PAGE TEXT:
-- Opening Marker --

I don't understand why  "init.d/networking restart is deprecated" is
scaring off people? It is a matter of fact! Reading the results will
give all answers a user want.

> /etc/init.d/networking will bring your system to its default state
> (like after a reboot). Thus, the interfaces marked with "auto" in
> /etc/network/interfaces will be up, all others, down.

Well, you must be sure that all interfaces in your system get their
assigned names. To make sure they will, you have to define udev
rules, probably by hand if not done by udev itself ( i.e.
/etc/udev/rules.d/70-persistent-net.rules).

> Anything you changed manually since boot (e.g. by issuing an
> explicit "sudo ifup eth0", same for an ifdown) will be gone.
> This could be, depending on circumstances, somewhat unexpected,
> unwanted, or totally intended.
> 
> In my opinion, a warning is in order ("this might not be doing
> what you think it does"), but deprecated seems exaggerated to me.

-- Closing Marker --

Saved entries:
-- Opening Marker --

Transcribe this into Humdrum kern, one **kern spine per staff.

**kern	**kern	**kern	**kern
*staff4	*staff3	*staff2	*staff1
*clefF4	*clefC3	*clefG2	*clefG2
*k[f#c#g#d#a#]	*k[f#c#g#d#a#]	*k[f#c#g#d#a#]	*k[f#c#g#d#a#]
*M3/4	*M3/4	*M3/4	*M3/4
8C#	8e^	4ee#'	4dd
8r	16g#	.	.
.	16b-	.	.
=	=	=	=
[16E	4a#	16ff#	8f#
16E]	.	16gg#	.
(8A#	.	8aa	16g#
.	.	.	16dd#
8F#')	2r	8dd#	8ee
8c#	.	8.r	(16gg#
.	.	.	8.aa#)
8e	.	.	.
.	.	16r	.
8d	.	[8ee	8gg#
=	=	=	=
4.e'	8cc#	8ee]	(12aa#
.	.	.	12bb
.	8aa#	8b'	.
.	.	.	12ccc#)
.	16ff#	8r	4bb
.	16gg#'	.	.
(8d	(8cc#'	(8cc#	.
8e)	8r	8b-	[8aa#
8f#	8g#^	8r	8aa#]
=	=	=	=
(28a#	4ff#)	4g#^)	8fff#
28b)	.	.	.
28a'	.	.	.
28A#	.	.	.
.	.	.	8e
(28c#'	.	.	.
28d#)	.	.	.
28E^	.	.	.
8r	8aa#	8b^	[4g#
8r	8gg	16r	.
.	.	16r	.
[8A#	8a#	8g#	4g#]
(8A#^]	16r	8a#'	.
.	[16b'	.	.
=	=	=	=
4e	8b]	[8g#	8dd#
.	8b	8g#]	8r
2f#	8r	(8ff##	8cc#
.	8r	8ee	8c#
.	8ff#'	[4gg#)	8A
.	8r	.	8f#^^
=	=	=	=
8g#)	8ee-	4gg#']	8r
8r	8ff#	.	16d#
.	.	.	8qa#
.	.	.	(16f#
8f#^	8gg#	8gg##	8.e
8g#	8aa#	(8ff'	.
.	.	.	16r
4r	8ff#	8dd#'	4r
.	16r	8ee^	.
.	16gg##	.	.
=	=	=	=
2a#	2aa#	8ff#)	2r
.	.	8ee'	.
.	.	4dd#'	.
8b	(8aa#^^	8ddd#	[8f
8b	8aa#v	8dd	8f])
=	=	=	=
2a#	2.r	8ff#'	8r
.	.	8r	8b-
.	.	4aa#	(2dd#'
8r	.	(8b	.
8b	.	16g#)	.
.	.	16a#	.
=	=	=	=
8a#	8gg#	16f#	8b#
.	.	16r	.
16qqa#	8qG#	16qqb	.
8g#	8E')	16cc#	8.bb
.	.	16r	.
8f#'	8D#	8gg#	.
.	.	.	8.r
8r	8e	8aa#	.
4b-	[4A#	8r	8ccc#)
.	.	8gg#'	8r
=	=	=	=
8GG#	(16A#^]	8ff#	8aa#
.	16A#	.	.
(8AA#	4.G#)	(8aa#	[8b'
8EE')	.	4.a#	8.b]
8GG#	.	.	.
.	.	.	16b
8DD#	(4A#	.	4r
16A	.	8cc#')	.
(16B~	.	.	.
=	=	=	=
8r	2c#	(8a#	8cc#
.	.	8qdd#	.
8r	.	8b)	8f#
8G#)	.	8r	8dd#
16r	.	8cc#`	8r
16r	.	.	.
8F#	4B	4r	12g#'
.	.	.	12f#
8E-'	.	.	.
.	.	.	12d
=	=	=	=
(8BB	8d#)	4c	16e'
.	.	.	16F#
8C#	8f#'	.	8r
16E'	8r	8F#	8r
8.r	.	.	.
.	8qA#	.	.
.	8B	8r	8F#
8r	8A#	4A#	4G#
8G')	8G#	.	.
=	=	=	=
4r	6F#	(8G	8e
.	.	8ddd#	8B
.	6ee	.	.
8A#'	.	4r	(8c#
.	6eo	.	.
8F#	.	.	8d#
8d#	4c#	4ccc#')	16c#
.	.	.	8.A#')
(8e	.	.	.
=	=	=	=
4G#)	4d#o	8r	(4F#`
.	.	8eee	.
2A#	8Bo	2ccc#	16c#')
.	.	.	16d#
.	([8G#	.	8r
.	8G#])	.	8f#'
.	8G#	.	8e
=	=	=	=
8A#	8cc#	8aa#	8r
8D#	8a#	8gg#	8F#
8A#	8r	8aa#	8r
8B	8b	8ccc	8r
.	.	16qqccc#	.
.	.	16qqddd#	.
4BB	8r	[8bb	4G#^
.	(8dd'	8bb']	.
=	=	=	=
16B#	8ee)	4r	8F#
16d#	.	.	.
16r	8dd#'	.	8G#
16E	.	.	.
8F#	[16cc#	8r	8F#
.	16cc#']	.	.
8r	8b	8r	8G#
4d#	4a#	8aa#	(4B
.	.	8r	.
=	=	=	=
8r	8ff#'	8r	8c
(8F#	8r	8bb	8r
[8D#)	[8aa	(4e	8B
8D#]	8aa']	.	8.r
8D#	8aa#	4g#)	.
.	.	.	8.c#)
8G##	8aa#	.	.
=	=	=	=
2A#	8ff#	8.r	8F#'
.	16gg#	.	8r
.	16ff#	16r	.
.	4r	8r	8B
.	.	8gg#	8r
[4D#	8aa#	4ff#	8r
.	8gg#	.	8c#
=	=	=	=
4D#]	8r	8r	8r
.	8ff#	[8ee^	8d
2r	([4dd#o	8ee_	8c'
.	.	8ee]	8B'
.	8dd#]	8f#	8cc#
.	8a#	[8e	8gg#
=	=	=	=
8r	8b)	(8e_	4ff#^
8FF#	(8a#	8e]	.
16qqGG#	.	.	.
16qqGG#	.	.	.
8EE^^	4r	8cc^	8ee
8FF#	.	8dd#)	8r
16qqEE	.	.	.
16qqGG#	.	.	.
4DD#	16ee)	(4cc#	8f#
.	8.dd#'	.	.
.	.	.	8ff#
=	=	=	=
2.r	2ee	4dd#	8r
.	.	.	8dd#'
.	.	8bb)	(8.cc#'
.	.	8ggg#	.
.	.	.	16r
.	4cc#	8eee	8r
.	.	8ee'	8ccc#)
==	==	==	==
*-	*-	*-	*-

-- Closing Marker --

ASSIGNMENT 1: Edit the post about restarting networking, starting at "I don't understand" and ending at "itself ( i.e.", so that "reboot" becomes "fresh boot".
ASSIGNMENT 2: Which file does the post about restarting networking name as an example of udev rules?
ASSIGNMENT 3: Continue the post about restarting networking from its last sentence.
The records have no connection to the text.

EXERCISE OUTPUT 1:
I don't understand why  "init.d/networking restart is deprecated" is
scaring off people? It is a matter of fact! Reading the results will
give all answers a user want.

> /etc/init.d/networking will bring your system to its default state
> (like after a fresh boot). Thus, the interfaces marked with "auto" in
> /etc/network/interfaces will be up, all others, down.

Well, you must be sure that all interfaces in your system get their
assigned names. To make sure they will, you have to define udev
rules, probably by hand if not done by udev itself ( i.e.

EXERCISE OUTPUT 2: /etc/udev/rules.d/70-persistent-net.rules

EXERCISE OUTPUT 3:
On modern systems running systemd (and in some circumstances
sysvinit sytems as well) you may get unwanted if names. So
users have to keep their eyes on what is deprecated (which may be
valid only for future updates) and can be obtained on legacy
installations as well. Just FYI:

https://www.freedesktop.org/wiki/Software/systemd/PredictableNetworkInterfaceNames/

So rely on the kernel in naming network interfaces is nothing else
as a guess.

Sigh
Elimar
-- 
  Obviously the human brain works like a computer.
  Since there are no stupid computers humans can't be stupid.